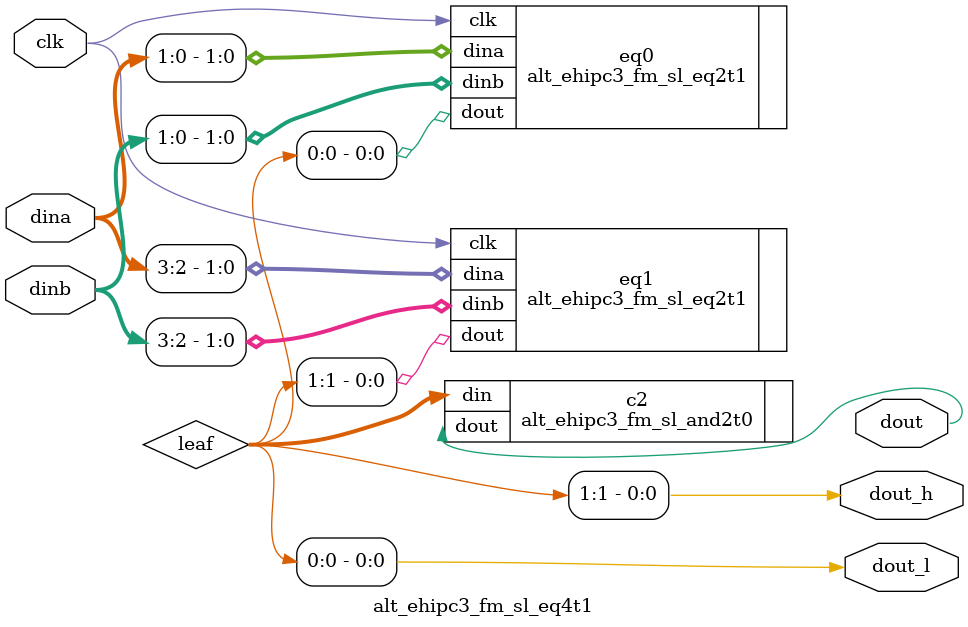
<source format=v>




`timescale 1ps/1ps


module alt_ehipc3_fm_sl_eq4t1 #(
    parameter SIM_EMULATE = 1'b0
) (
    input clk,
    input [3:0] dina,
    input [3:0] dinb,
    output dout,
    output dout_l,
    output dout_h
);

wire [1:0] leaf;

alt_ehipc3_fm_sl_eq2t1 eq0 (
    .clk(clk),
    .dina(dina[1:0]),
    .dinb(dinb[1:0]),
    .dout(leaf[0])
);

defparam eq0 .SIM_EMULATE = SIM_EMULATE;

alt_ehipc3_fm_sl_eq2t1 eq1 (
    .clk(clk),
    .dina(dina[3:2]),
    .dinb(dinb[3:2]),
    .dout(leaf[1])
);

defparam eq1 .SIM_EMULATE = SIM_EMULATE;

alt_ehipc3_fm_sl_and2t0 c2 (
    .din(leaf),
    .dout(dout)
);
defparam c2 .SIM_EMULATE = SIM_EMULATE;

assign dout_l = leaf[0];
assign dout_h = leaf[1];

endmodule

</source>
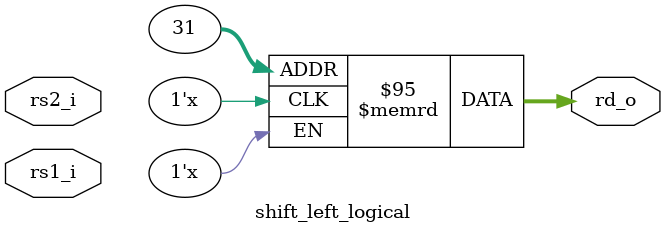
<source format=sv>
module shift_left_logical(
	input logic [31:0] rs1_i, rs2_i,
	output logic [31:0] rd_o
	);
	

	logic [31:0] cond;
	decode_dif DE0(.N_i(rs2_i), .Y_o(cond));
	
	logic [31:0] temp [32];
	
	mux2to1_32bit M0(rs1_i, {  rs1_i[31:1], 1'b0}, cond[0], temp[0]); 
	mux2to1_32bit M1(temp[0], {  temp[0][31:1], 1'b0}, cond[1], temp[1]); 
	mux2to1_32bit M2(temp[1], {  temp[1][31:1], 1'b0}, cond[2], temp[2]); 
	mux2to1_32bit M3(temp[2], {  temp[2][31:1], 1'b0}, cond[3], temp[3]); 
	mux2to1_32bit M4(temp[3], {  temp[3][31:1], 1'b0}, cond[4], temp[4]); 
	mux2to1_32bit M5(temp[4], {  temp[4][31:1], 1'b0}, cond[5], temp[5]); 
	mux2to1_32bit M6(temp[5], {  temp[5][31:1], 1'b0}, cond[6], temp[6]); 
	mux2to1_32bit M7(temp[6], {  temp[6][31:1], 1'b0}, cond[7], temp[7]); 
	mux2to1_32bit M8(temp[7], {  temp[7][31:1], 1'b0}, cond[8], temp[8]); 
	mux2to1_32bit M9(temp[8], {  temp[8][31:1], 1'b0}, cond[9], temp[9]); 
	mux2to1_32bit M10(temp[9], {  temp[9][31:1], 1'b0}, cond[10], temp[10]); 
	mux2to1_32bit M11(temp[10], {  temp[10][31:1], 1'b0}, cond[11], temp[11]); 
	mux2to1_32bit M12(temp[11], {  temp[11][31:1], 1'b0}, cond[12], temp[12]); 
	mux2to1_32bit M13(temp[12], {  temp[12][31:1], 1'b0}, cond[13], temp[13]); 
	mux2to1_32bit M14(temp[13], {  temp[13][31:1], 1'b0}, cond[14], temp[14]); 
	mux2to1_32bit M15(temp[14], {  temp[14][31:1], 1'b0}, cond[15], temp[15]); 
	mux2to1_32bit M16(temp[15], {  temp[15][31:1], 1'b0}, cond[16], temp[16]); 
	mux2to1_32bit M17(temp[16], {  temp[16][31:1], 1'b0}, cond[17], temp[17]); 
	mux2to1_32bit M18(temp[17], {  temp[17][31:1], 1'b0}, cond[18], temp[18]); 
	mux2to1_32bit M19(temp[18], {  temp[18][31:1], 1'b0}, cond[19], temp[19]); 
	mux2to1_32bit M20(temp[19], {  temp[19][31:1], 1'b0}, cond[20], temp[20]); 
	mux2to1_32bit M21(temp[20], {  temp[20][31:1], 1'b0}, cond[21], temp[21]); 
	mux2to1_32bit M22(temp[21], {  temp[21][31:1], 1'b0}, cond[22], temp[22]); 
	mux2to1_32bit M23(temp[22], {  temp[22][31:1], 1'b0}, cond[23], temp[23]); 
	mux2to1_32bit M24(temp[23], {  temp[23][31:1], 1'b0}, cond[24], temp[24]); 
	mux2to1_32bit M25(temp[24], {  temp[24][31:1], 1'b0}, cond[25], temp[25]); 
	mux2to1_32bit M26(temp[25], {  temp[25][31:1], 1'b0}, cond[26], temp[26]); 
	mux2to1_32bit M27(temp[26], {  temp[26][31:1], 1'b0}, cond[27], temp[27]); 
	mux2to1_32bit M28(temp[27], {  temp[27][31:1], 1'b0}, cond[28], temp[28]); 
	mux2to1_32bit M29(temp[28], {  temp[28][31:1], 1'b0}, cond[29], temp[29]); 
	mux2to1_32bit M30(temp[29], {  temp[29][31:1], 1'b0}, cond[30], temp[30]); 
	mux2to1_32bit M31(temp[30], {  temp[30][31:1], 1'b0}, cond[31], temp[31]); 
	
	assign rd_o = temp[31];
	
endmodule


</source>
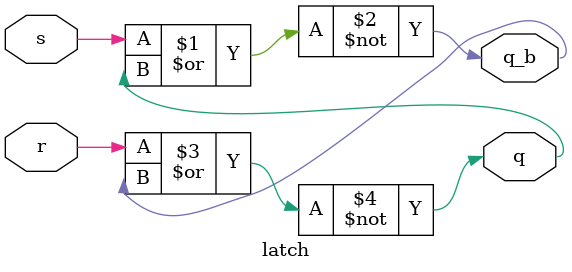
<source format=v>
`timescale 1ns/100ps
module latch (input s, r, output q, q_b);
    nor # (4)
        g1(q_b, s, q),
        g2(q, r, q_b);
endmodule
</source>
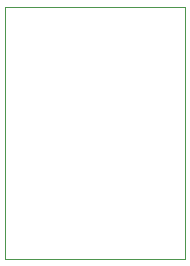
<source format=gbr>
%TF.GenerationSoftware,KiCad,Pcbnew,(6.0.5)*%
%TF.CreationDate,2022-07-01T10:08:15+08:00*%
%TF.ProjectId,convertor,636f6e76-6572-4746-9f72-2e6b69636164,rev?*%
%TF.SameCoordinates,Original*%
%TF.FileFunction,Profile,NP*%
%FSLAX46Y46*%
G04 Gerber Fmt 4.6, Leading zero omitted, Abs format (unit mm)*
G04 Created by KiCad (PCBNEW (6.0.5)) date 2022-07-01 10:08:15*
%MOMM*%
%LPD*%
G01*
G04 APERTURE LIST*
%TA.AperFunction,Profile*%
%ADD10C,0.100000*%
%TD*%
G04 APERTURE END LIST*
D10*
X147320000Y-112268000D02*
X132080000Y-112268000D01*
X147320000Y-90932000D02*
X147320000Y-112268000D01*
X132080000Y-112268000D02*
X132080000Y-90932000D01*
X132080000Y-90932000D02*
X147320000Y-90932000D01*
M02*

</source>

◆ ◆ ◆ ◆ ◆ ◆ ◆

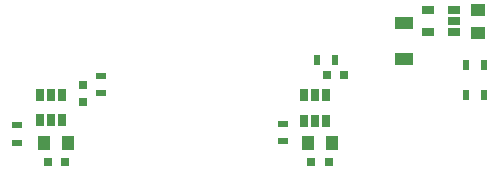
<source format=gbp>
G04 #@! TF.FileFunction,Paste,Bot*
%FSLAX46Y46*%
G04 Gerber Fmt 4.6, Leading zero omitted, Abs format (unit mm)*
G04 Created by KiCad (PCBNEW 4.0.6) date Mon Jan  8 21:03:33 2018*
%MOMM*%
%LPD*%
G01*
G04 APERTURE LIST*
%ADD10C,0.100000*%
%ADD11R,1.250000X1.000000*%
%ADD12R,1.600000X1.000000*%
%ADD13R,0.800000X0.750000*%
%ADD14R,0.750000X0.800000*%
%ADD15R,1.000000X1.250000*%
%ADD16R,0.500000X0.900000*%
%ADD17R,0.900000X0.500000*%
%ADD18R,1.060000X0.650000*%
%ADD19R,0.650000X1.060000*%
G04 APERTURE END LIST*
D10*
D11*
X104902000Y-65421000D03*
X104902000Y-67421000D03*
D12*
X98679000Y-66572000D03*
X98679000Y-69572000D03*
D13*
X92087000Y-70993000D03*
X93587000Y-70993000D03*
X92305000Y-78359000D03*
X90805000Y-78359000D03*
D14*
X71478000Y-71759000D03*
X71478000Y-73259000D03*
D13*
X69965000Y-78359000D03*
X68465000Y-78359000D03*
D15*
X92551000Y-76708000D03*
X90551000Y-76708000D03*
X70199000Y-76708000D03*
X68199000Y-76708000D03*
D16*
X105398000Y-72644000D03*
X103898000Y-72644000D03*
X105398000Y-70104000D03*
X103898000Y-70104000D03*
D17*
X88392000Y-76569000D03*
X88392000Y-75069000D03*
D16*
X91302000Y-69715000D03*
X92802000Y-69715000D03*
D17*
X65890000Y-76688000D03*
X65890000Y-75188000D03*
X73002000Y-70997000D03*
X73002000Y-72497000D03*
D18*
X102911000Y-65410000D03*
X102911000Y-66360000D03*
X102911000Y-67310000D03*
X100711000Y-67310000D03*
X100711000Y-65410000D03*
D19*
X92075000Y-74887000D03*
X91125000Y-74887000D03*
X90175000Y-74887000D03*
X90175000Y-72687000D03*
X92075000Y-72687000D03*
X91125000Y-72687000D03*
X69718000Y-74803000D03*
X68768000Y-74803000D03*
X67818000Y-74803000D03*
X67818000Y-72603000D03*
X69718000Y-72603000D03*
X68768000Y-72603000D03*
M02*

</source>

◆ ◆ ◆ ◆ ◆ ◆ ◆

### Exercise objective
Work out how many lines in the records above contain the word "output", and reply with that number alone.

### Completed task
5